Using bone cement beads to deliver antibiotic "allows us to be more scientific in treating the wound - we can deliver high concentrations of antibiotic right where it's needed," Martin said. Otherwise, the antibiotic has to be delivered through the blood stream, limiting the amount of antibiotic used.

The research team included from Kettering: Atksinon, Dr. Stacy Seeley, associate professor of Chemistry; Massoud Tavakoli, professor of Mechanical Engineering; and Stephanie L. Colton, Kettering graduate student in Chemistry. McLaren Regional Medical Center researchers included: Martin; Dr. Paul Telehowski, orthopaedic surgeon; and Dr. Bryan Larson, orthopaedic surgeon. Other researchers involved in the project were Dr. John Seeley, assistant professor of Chemistry at Oakland University and Pat Forrester, PD.

"We asked ourselves should it be a sphere or a football, should it be a big sphere or a small sphere, should it be a big football or a small football?" Atkinson said. To help answer their questions, researchers assigned a Kettering graduate student to design molds on a computer using a Rapidprototyper. The molds allowed them to create multiple beads the same size for experimentation.

"We produced a number of beads for each size," said Atkinson, and impregnated the cement with tobramyacin, a common antibiotic that is typically used to treat bacteria in muscles that have been traumatized." The elution of each bead size and shape was tested by suspending the beads by their suture in physiologic saline (water with the same salt content as the human body). Every few hours the bead was removed and the saline fluid sampled to analyze the level a tobramyacin leaching out of the bead.

Two different volumes, 1.7 cubic centimeters of materials and 5.31 cubic centimeters of materials, were used to determine whether the volume of each bead made a difference.

The researcher's original hypothesis was probably not,' because if they assumed that elution is a function of surface area, the antibiotic would have to leach from the surface area, not from the center of the bead, Atkinson said. "Even if the volume of the bead was tripled, it didn't triple the elution," said Atkinson, "so volume was a loser - it had to be surface area. And, as surface area increased, the amount of elution increased."

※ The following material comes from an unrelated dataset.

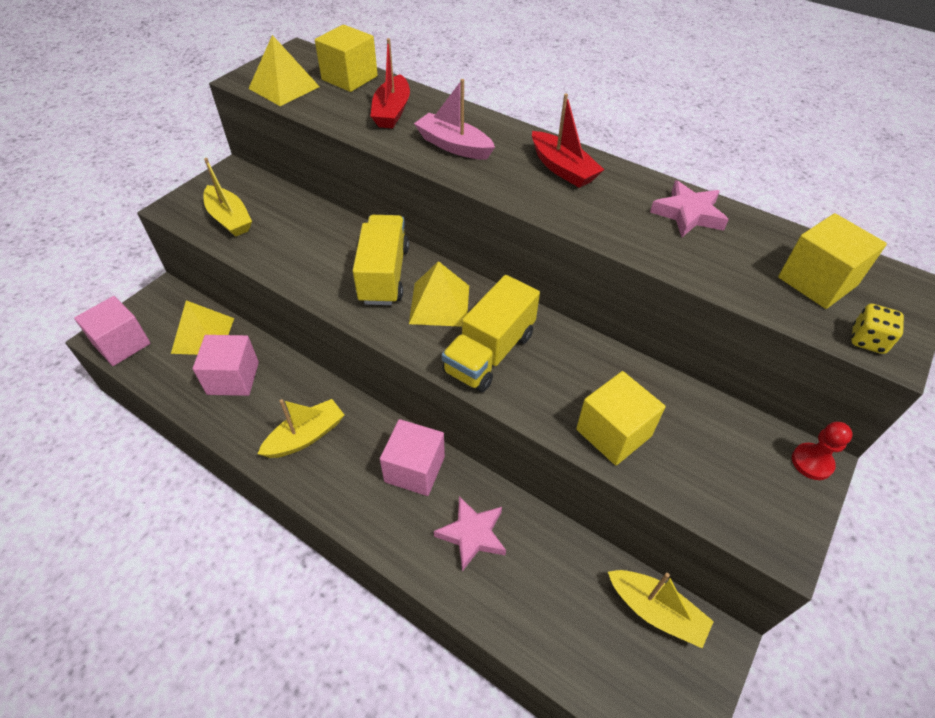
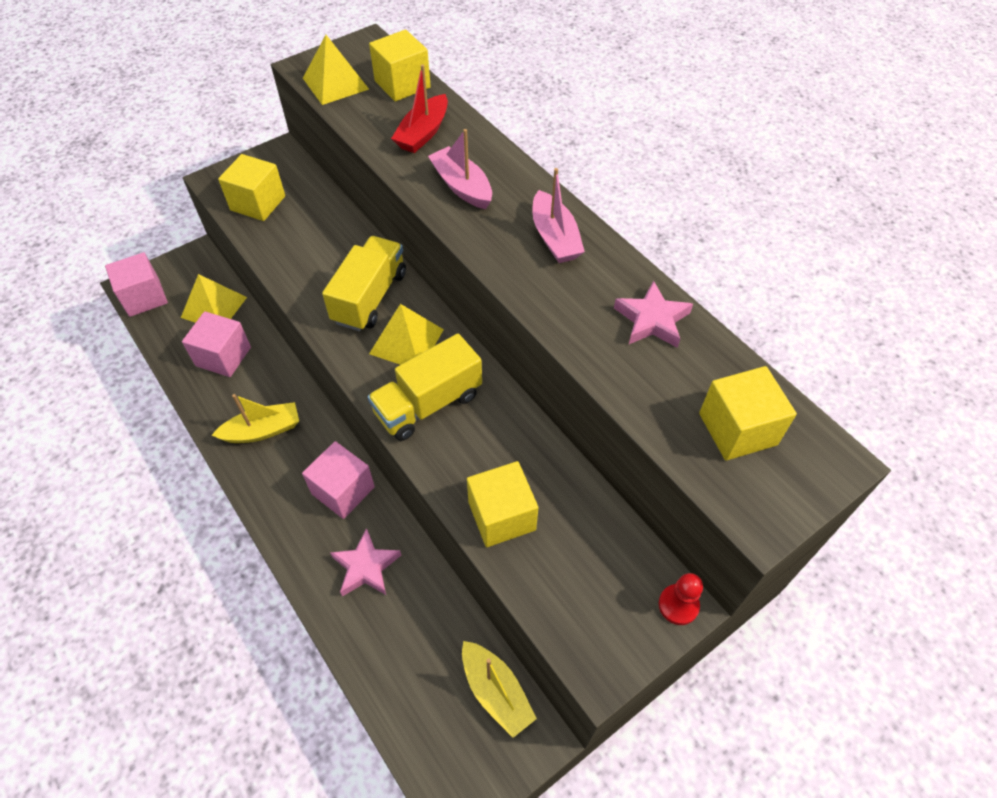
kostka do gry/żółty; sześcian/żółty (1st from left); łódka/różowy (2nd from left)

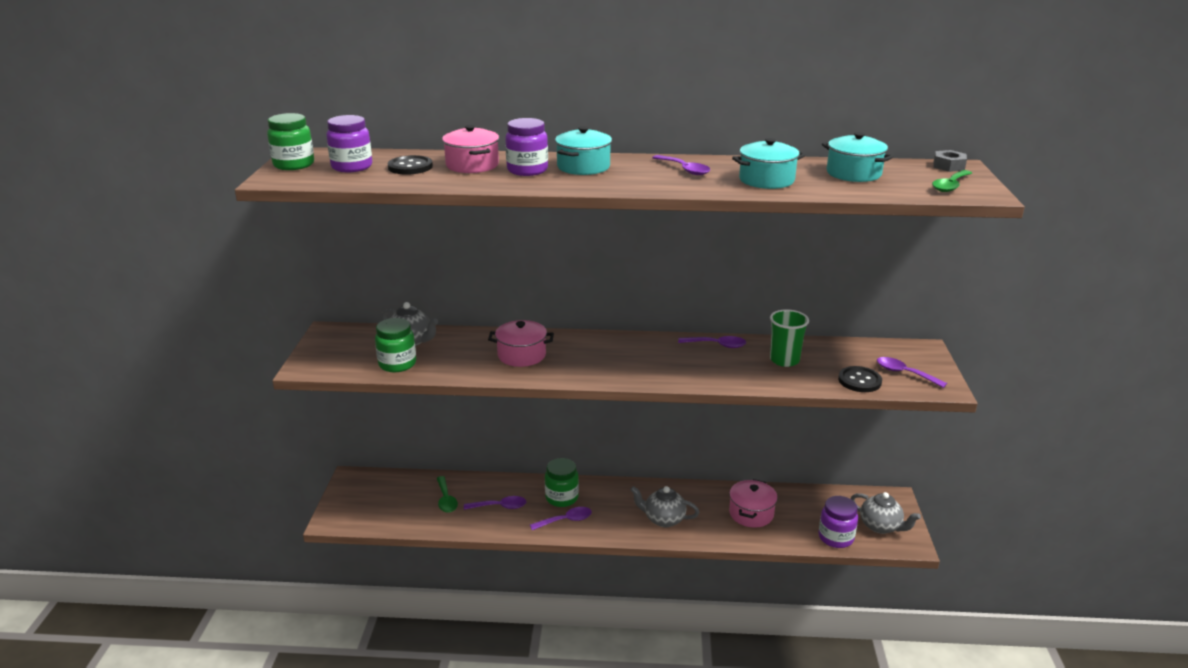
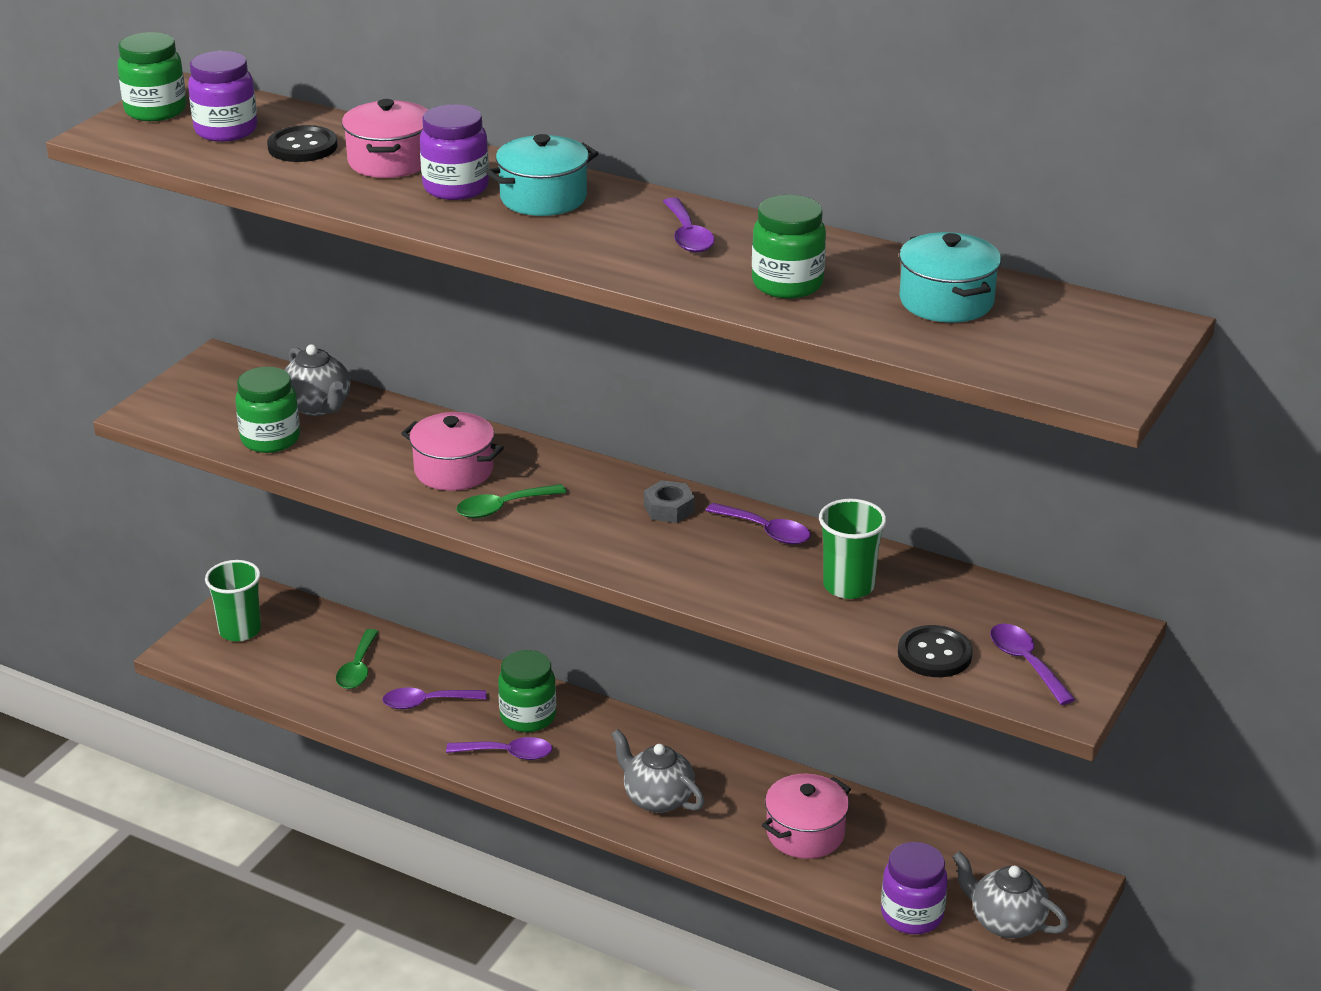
szklanka/zielony (1st from left); łyżka/zielony (2nd from left); nakrętka/szary; słoik/zielony (4th from left); łyżka/fioletowy (1st from left); imbryk/szary (3rd from left)

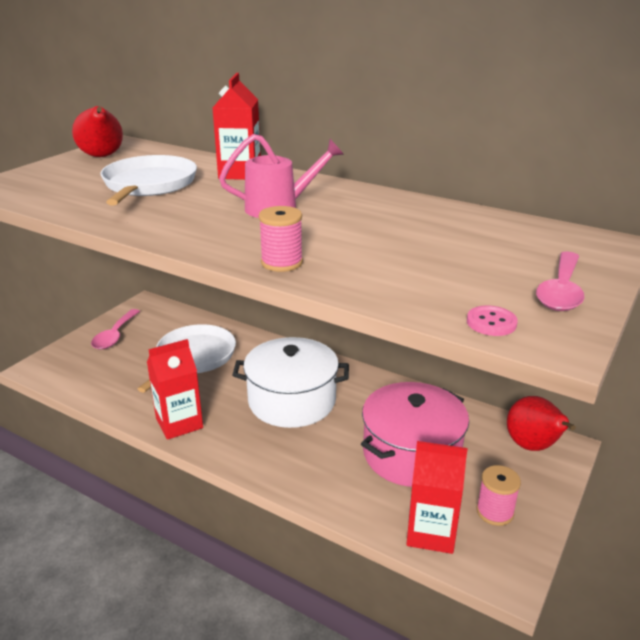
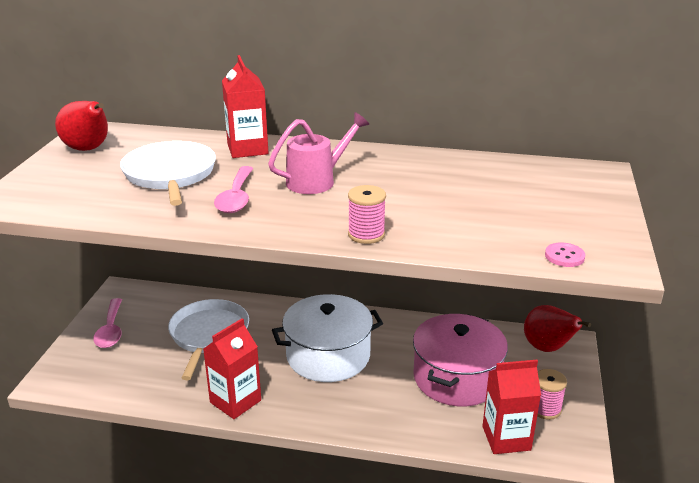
łyżka/różowy (2nd from left)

And, while a larger bead has more surface area than a smaller bead, more smaller beads would have more total surface area than fewer large beads, based on the same amount of bone cement per packet. It turns out that a football shape has more surface area than a sphere.

"So, more little beads are better than bigger beads, and football shapes are better than spheres," he said.

"Unlike our research using molded beads, in the operating room beads are hand molded for insertion into the body to custom make them for better control of what is needed," said Atkinson. Martin added that he would like to have a method to standardize the production of bone cement beads. "Standardizing the beads would enable them to be even smaller," he said.

It is expected that after the team of researchers publishes its results, the medical community will alter the shape of beads used for eluting antibiotics into soft tissue wounds. "We basically took a common medical practice and tweaked it to optimize it," said Atkinson.